* _WHAT YOU SHOULD DO_
A single number is the answer: the count of lines below that contain "controller".
━━━━━━━━━━━━━━━━
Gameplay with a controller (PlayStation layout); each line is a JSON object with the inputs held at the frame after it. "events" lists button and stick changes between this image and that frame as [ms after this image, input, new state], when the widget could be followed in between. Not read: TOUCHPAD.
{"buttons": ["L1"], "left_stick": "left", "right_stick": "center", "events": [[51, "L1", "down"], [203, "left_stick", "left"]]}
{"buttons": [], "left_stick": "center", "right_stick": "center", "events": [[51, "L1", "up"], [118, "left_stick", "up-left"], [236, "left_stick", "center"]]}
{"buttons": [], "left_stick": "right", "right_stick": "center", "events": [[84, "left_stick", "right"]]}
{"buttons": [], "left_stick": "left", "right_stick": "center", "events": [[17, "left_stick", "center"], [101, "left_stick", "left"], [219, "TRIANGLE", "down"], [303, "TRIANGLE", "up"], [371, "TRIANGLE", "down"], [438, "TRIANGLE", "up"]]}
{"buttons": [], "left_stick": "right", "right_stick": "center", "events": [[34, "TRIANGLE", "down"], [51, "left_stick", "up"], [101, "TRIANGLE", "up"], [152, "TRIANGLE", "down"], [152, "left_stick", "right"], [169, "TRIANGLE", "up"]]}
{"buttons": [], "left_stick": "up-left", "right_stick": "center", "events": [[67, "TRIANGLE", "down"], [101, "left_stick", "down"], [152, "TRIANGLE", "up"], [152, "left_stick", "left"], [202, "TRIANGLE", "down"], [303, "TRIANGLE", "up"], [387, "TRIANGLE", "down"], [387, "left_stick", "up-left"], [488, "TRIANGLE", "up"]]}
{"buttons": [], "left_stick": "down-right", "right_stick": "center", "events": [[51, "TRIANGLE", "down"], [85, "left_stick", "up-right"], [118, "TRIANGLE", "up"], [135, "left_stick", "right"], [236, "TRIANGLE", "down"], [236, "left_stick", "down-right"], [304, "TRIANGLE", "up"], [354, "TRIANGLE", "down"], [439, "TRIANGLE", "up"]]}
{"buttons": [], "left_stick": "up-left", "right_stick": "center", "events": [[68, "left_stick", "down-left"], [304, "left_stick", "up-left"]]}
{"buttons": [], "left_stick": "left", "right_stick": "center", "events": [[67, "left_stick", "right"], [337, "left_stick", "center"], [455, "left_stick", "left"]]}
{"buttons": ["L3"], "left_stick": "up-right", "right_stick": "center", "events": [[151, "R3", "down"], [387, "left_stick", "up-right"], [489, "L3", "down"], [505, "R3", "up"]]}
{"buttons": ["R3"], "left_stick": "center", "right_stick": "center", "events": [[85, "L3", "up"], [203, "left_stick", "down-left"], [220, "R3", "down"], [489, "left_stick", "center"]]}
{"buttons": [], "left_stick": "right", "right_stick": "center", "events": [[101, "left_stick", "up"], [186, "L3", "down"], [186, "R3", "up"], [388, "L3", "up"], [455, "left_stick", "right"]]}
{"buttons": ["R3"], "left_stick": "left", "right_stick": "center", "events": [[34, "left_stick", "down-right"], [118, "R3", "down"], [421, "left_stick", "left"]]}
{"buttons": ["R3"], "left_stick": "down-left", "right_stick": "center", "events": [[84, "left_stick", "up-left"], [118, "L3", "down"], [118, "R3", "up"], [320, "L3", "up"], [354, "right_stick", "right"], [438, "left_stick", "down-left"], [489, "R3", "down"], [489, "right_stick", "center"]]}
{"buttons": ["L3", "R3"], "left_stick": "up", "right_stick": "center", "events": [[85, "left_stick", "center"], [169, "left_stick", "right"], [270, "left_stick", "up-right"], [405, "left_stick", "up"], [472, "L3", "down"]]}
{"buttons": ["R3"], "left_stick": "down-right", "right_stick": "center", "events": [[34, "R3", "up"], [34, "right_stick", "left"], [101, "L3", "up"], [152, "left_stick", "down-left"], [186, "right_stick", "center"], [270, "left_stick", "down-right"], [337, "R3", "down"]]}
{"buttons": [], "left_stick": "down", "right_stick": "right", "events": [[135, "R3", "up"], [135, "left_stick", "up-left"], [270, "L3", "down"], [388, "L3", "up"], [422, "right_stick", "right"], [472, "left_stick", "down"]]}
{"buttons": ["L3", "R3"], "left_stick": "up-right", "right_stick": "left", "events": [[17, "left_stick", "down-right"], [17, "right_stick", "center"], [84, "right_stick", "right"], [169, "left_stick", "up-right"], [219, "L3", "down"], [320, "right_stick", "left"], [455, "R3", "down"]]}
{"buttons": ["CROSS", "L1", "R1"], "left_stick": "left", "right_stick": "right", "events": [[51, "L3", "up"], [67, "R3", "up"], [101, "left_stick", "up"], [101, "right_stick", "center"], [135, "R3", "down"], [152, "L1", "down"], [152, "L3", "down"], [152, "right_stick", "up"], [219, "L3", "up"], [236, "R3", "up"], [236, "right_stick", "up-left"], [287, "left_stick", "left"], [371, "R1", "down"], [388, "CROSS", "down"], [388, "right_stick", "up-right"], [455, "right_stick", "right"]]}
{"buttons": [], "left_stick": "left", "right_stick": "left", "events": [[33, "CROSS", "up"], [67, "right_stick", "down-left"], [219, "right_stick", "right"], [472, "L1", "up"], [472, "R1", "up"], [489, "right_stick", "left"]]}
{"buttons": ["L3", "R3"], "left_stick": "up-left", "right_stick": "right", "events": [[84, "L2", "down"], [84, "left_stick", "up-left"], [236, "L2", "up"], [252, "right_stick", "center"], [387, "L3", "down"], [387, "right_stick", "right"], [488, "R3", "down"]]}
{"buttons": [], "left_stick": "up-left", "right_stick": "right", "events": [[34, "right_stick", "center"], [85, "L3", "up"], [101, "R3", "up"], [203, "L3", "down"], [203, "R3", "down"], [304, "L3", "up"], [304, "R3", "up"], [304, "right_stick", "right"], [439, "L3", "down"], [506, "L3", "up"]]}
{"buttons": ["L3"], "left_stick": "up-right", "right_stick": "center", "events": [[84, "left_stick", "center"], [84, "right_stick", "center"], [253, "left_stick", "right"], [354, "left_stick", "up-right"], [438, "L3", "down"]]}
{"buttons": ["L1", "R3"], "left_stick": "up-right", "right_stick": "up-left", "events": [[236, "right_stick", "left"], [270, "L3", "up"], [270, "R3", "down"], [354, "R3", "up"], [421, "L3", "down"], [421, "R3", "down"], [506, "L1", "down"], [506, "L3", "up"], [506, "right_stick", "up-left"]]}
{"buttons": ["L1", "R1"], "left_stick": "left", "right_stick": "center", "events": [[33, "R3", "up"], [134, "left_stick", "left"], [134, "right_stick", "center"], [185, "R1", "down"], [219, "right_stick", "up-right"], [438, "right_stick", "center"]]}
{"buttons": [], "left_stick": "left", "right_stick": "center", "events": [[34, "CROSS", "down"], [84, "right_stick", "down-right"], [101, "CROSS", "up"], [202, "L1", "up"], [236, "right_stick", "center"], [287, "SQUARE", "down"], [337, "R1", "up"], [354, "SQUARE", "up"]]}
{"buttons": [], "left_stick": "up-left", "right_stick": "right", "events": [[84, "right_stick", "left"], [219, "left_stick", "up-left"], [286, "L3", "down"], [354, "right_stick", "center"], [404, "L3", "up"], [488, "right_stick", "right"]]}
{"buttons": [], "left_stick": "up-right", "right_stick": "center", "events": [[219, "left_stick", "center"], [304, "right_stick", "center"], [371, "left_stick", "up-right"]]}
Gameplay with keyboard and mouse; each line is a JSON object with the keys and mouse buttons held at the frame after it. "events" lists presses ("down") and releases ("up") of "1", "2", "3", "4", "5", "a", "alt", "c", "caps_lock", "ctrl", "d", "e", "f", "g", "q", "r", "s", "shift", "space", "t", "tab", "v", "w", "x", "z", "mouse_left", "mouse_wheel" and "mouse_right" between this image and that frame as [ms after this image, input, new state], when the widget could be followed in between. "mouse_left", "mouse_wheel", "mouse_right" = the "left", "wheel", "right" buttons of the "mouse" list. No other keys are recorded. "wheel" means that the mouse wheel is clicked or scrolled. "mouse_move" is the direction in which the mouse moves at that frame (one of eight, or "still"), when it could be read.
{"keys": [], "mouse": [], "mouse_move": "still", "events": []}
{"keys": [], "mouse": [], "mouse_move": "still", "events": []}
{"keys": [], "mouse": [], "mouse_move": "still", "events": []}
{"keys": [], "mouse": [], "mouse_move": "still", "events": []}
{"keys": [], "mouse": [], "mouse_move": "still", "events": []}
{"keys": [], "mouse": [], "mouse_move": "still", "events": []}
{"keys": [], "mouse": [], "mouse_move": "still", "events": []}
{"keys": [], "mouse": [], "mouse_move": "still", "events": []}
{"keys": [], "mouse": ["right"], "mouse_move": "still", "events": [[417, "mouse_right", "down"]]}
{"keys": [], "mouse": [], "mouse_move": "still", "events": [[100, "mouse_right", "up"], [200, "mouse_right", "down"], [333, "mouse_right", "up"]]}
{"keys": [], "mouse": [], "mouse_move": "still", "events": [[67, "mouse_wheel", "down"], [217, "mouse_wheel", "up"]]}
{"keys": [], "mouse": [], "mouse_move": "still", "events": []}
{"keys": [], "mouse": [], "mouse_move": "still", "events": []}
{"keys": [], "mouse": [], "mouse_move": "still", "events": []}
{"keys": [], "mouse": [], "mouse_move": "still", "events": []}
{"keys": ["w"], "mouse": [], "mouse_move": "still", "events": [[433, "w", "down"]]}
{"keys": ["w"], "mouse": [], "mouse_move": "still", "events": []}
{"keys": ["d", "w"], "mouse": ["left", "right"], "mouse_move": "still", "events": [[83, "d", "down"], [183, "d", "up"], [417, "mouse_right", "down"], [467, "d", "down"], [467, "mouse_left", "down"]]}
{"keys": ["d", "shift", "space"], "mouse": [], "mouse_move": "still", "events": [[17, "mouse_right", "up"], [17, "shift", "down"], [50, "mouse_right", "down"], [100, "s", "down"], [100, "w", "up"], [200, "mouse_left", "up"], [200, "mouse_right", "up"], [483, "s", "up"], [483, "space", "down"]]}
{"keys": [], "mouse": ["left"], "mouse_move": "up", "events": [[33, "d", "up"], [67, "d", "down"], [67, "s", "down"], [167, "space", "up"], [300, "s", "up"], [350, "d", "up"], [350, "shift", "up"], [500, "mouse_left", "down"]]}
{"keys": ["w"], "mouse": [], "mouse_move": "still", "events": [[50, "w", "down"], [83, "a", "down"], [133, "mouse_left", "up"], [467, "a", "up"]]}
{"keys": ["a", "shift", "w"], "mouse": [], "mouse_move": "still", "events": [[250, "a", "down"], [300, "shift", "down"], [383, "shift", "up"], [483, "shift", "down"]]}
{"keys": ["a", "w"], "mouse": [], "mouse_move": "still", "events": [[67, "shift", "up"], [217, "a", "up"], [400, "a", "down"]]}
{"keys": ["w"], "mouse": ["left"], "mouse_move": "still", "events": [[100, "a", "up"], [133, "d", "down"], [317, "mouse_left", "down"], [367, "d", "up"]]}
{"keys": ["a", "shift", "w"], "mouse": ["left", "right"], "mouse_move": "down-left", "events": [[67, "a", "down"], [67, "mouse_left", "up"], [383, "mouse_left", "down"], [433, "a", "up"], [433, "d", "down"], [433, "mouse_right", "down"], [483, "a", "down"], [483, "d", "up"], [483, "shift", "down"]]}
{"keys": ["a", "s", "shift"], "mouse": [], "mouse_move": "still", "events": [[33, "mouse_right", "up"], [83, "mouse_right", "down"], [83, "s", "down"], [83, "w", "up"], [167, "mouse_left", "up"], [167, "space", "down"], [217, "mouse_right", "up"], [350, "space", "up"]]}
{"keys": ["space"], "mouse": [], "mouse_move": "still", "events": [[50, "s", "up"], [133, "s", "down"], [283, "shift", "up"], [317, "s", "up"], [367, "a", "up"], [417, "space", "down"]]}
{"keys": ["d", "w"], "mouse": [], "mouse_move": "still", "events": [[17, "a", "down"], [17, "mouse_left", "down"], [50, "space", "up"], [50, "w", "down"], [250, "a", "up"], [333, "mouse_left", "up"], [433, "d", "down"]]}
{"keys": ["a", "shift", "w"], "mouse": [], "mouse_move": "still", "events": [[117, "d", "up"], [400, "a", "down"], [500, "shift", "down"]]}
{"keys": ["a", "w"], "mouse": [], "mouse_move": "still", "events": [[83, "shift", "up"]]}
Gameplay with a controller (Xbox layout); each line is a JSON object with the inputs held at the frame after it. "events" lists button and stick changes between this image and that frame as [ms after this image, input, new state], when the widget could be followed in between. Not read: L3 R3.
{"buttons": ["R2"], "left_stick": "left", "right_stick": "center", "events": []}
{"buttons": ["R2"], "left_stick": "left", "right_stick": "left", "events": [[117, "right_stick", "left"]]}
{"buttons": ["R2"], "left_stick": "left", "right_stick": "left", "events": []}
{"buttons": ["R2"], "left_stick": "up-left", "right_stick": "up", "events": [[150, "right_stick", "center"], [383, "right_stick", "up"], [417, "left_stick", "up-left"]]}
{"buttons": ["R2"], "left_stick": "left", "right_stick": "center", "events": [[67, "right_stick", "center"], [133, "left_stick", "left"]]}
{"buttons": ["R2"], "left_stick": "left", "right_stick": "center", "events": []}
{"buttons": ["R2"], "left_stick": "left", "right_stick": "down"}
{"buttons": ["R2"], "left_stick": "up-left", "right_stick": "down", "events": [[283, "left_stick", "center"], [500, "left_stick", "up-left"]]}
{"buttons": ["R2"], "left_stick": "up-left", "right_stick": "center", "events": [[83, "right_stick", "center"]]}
━━━━━━━━━━━━━━━━
* _TASK SOLUTION_
2